My very first HSG and U/S will be next Tuesday. Rob's S/A and Morphology test is the same day. I'm scared, excited, and everything in between. I want to know what's wrong, I want to be PG within the next year, so I know I'm doing the right thing. This is it though, I'm with the big guys, there's no other steps, besides adoption. And unfortunately, we wouldn't be able to adopt for many many years, with as much as it costs. I know that we could always try foster care or do adoption thru the state, but I can't let myself go there just yet. Until we've tried everything within reason financially, I'm not giving up.

13 comments:

  1. Boo to AF. I'm sorry she showed up yet again. The story about your friend breaks my heart. I lost a good friend in a car accident. He was 28, so I know how shocking it is when a young and valuable life is lost. I'm so sorry. Even if you couldn't make it to the service, you can still honor her by sharing memories of her. Hugs.

    I think going back on Antidepressants is a good idea, if you've been having a hard time. Have you ever read Dooce? She has pretty severe depression and anxiety and she stayed on AD while she was pregnant, due to the postpartum depression she had with her first pregnancy. I bet if you went through her archives you could find how she was able to stay on them during her pregnancy.

    Yay for testing!!! I know it must feel really great to get started. Please keep us updated!

    ReplyDelete
  2. Melissa, I am so sorry about your friend from college. That is just tragic.

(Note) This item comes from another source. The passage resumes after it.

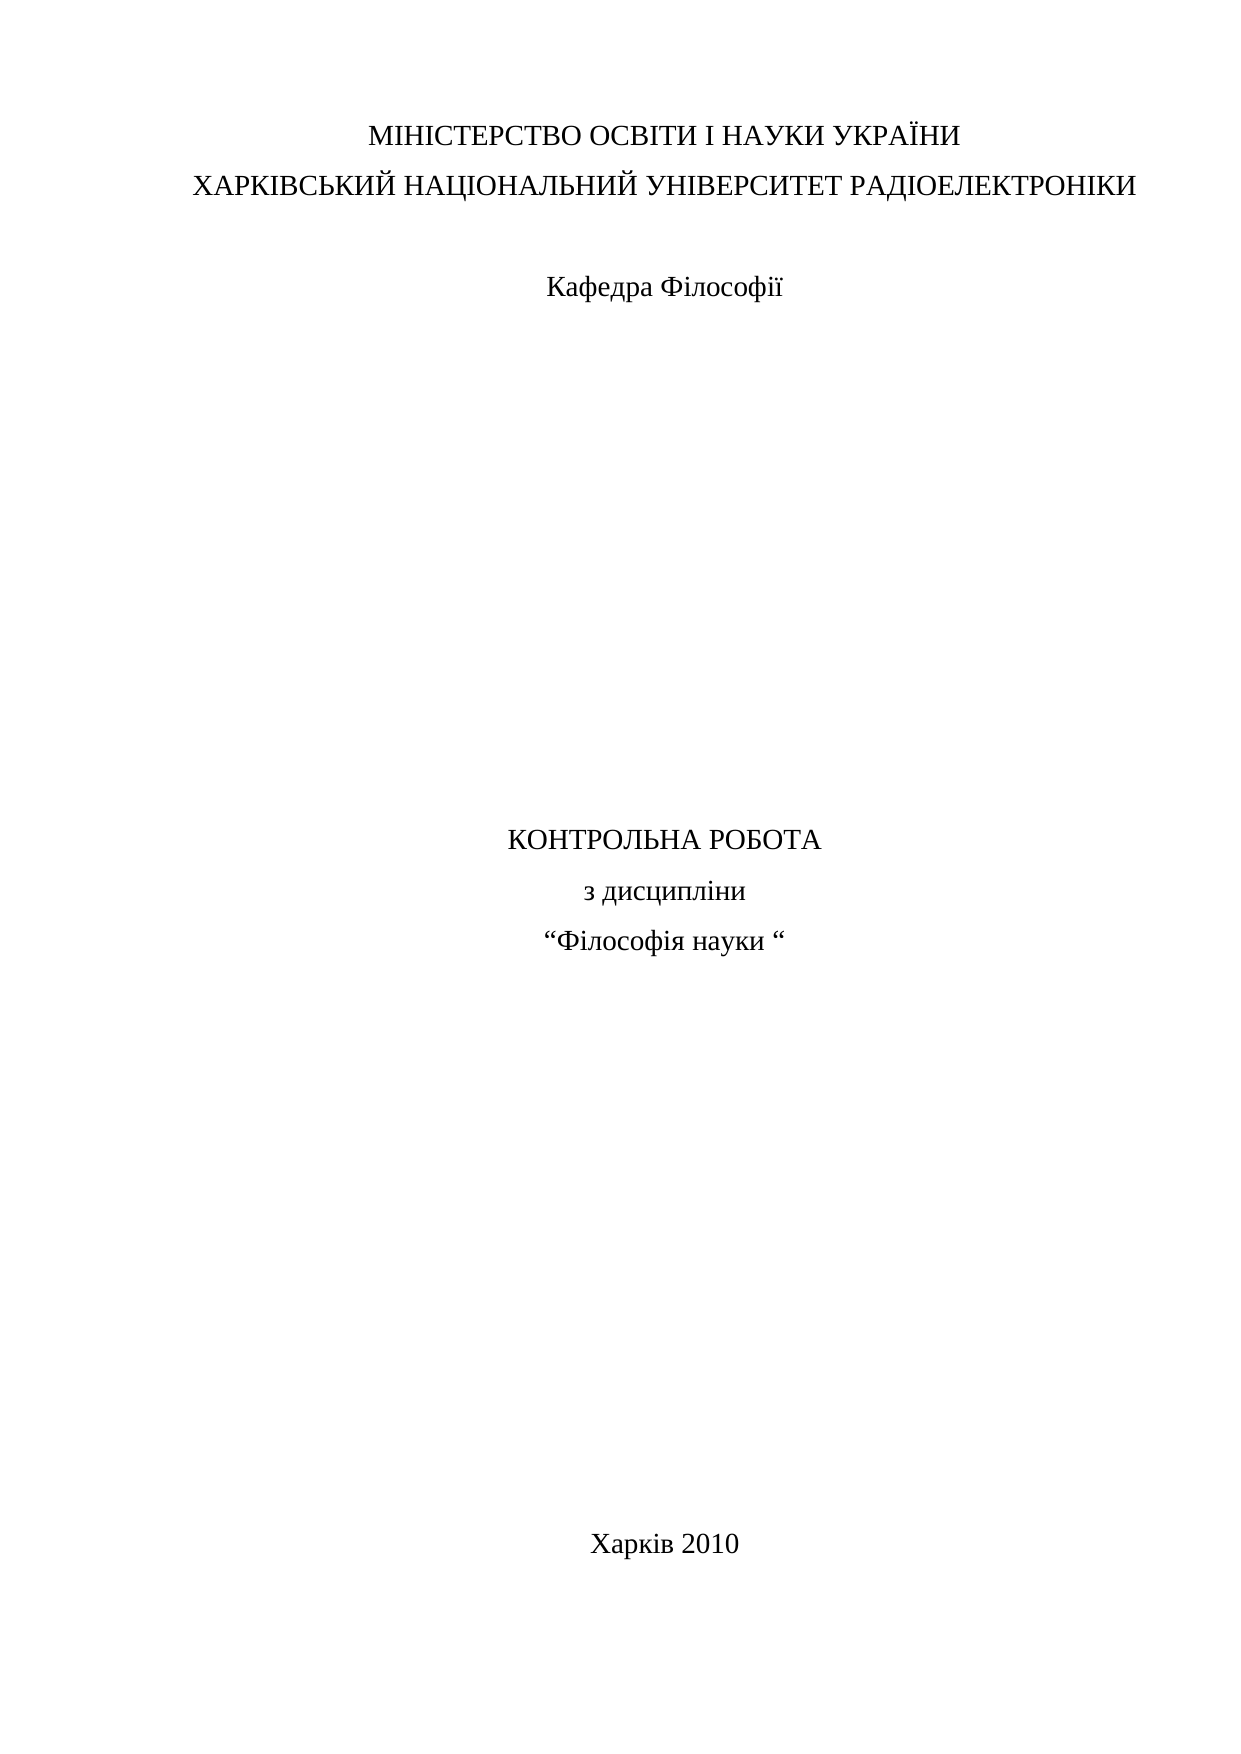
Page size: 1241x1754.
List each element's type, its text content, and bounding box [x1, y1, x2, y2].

    I'm glad to hear that you have decided to go back on anti-depressants. From everything I've read, there do seem to be some that are considered safe during pregnancy and breast feeding. I'm sure this is probably what your doctor said to you, but healthy mom= healthy baby, so take care of yourself.

    ReplyDelete
  3. I am sorry to hear you are having such a rough go right now. It is so hard when it feels like nothing happy is going on. I am so sorry to hear about your friend.

    I think the antidepressants will really help you out. Some of them are safe during pregnancy, so you should see if you can find one that you would be able to take if you did get pg.

    I hope things start to look up for you soon.

    *Big hugs*

    ReplyDelete
  4. *hugs* I'm sorry you have been having a tough time between af, your friend, and depression. That is so sad about your friend. I hope things get better for you soon. Good luck on the testing!

    ReplyDelete
  5. I am sorry it's been so rough. I went through a nasty bout with depression when dealing with IF and went on ADs to help. I hope the testing brings you some answers and some success int he coming year.

    ~ICLW

    ReplyDelete
  6. I'm so sorry about your friend, & everything else that's happening. Good luck with the testing though - fingers crossed that it all works perfectly for you.

    ReplyDelete
  7. What a horrible week. I have had weeks like those too. I am sorry about your friend, that is such a loss. I hope your testing goes well and a BFP is on it's way soon.

    Have a good week.


    ICLW

    ReplyDelete
  8. Hi there,

    I am sorry you have been on such a roller coast ride, and send lots of hugs. There's adoption, and there's also surrogacy...

    ReplyDelete
  9. So sorry for the loss of your friend, and your emotional challenges. Sometimes i wonder which came first ... the depression or the IF? They certainly are close cousins.

    Best of luck to you with your new RE. You've got youth on your side, my dear... :-)

    Happy ICLW to you!

    ReplyDelete
  10. Sorry to hear about your friend. And sorry about your depression, I hope your doc and RE can figure out what meds will work for you. I've been there and it's a very dark place :-(

    Best of luck to you and Happy ICLW!

    ReplyDelete
  11. So sorry about your friend's death and AF showing. Seems like you're having a very tough time right now. I pray you can get on a medication your RE thinks is okay and that helps you out. Good luck with your upcoming appointment!

    ReplyDelete
  12. So sorry you had a rough week. Hoping this week is better for you!!